Linux and Unix-Like Red Hat
1

Hello all,
I need to setup a print server that listens on three separate network interfaces, and sends jobs to the corresponding print queue. Example:

192.168.69.100 - printer1 -> Out to 139.177.69.100:9100
192.168.69.101 - printer2 -> Out to 139.177.69.101:9100
192.168.69.102 - printer2 -> Out to 139.177.69 102:9100

Is there a way to have the printing system listen on a specific interface for a queue?

Also can I have the queue listen on port 9100 and just spool the raw data to be sent on to the printer?

The system I'm going to use is a RHEL5 system, but I can make it anything if I so desire.

The issue deals with a client application that can't be touched and currently prints directly to an HP jetdirect server. We are moving some infrastructure and due to some security directives, I'm required to build this intermediate box to spool the data, rather than just routing these jobs through the firewalls. (I've already fought the logic on this and lost, so don't get me started again :-))

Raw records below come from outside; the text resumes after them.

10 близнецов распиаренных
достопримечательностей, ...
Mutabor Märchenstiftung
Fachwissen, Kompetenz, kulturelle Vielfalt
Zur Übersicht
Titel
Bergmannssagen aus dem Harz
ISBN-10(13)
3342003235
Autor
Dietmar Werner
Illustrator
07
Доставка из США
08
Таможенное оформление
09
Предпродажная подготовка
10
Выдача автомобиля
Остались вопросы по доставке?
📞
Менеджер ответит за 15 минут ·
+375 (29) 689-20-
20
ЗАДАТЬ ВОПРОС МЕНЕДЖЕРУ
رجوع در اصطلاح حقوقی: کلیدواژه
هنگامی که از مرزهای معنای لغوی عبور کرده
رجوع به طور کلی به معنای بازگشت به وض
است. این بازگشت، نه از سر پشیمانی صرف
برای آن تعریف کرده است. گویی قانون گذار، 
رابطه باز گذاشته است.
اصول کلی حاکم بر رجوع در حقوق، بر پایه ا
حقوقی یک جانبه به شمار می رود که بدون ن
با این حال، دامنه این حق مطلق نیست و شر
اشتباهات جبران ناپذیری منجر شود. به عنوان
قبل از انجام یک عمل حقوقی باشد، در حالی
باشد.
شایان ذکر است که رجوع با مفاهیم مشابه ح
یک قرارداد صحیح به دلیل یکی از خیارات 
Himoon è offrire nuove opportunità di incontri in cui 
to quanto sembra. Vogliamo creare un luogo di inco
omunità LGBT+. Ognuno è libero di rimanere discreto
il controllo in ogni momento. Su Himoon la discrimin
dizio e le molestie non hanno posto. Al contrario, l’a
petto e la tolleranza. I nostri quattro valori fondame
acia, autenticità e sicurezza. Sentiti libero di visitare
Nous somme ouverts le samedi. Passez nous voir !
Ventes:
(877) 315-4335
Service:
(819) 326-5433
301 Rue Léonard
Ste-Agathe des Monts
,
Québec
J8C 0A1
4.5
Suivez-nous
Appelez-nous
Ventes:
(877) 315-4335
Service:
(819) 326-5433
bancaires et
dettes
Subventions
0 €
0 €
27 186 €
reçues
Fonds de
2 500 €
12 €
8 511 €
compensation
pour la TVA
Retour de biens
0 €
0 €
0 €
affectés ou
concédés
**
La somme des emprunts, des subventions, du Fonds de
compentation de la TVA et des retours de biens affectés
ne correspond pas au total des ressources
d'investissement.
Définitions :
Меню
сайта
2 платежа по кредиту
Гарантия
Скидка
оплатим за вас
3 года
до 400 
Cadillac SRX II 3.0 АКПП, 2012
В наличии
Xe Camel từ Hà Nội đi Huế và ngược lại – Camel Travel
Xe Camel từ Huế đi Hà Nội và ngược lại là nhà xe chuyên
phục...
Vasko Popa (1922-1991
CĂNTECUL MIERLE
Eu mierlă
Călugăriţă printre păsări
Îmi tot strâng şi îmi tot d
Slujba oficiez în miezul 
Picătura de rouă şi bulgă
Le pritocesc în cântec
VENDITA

Any insight is appreciated.

Shawn

2

Found the solution to my problem, and thought I would post it in case I forget it and have to look it up again.. :slight_smile:

Since the customer application was setup to print to 4 individual printers, using 4 different IP addresses, I had the network folks re-map the NATting to point to aliases created on my print queue box. So I created the network aliases on my primary interface, giving me:

eth0 Link encap:Ethernet HWaddr 00:24:E8:67:E9:85
inet addr:172.19.2.56 Bcast:172.19.2.63 Mask:255.255.255.224
inet6 addr: fe80::224:e8ff:fe67:e985/64 Scope:Link
UP BROADCAST RUNNING MULTICAST MTU:1500 Metric:1
RX packets:68965 errors:0 dropped:0 overruns:0 frame:0
TX packets:77371 errors:0 dropped:0 overruns:0 carrier:0
collisions:0 txqueuelen:1000
RX bytes:26198783 (24.9 MiB) TX bytes:35977262 (34.3 MiB)
Interrupt:169 Memory:f8000000-f8012100

eth0:1 Link encap:Ethernet HWaddr 00:24:E8:67:E9:85
inet addr:172.19.2.57 Bcast:172.19.2.63 Mask:255.255.255.224
UP BROADCAST RUNNING MULTICAST MTU:1500 Metric:1
Interrupt:169 Memory:f8000000-f8012100

eth0:2 Link encap:Ethernet HWaddr 00:24:E8:67:E9:85
inet addr:172.19.2.58 Bcast:172.19.2.63 Mask:255.255.255.224
UP BROADCAST RUNNING MULTICAST MTU:1500 Metric:1
Interrupt:169 Memory:f8000000-f8012100

eth0:3 Link encap:Ethernet HWaddr 00:24:E8:67:E9:85
inet addr:172.19.2.59 Bcast:172.19.2.63 Mask:255.255.255.224
UP BROADCAST RUNNING MULTICAST MTU:1500 Metric:1
Interrupt:169 Memory:f8000000-f8012100

Next was to create the print queues and point them to the HP printers to be serviced. I called them 'printer1' 'printer2' and so on.. (I cheated and did this with Webmin):
[root@ndh1-dmz-ptq ~]# lpstat -a
printer1 accepting requests since Sat 07 Nov 2009 12:30:10 PM EST
printer2 accepting requests since Sat 07 Nov 2009 12:30:14 PM EST
printer3 accepting requests since Sat 07 Nov 2009 12:30:18 PM EST
printer4 accepting requests since Sat 07 Nov 2009 12:30:22 PM EST
[root@ndh1-dmz-ptq ~]#

Verified the existence of the JetDirect service in /etc/services on port 9100:
jetdirect 9100/tcp laserjet hplj #

Installed xinetd on the RHEL 5 system and created a new file in /etc/xinetd.d/ for each print queue that I wanted to setup. Remember to change the name of the print queue and the IP address to be listened to using the BIND flag. This one is called /etc/xinetd.d/printer1:

# Allow applications using the AppSocket / JetDirect protocol
# to communicate with CUPS.
service jetdirect
{
socket_type = stream
protocol = tcp
wait = no
user = lp
server = /usr/bin/lp
server_args = -d printer1 -o raw
groups = yes
disable = no
bind = 172.19.2.56
}

Then I just created 3 more files (one for each printer), restarted xinetd:
service xinetd restart
And check netstat for listeners:
netstat -a|more:
Active Internet connections (servers and established)
Proto Recv-Q Send-Q Local Address Foreign Address State
tcp 0 0 ndh1-dmz-ptq.:2208 *:* LISTEN
tcp 0 0 172.19.2.59:jetdirect *:* LISTEN
tcp 0 0 172.19.2.58:jetdirect *:* LISTEN
tcp 0 0 172.19.2.57:jetdirect *:* LISTEN
tcp 0 0 172.19.2.56:jetdirect *:* LISTEN
tcp 0 0 :sunrpc *: LISTEN
tcp 0 0 :ndmp *: LISTEN

After this we just had to ensure all firewall rules allowed port 9100 traffic to flow in and out, and we were up and printing.

Shawn

3

Don't you love people who took the time to post their solutions to their problem even though nobody here helped?

4

Excellent solution. Thank you for posting it.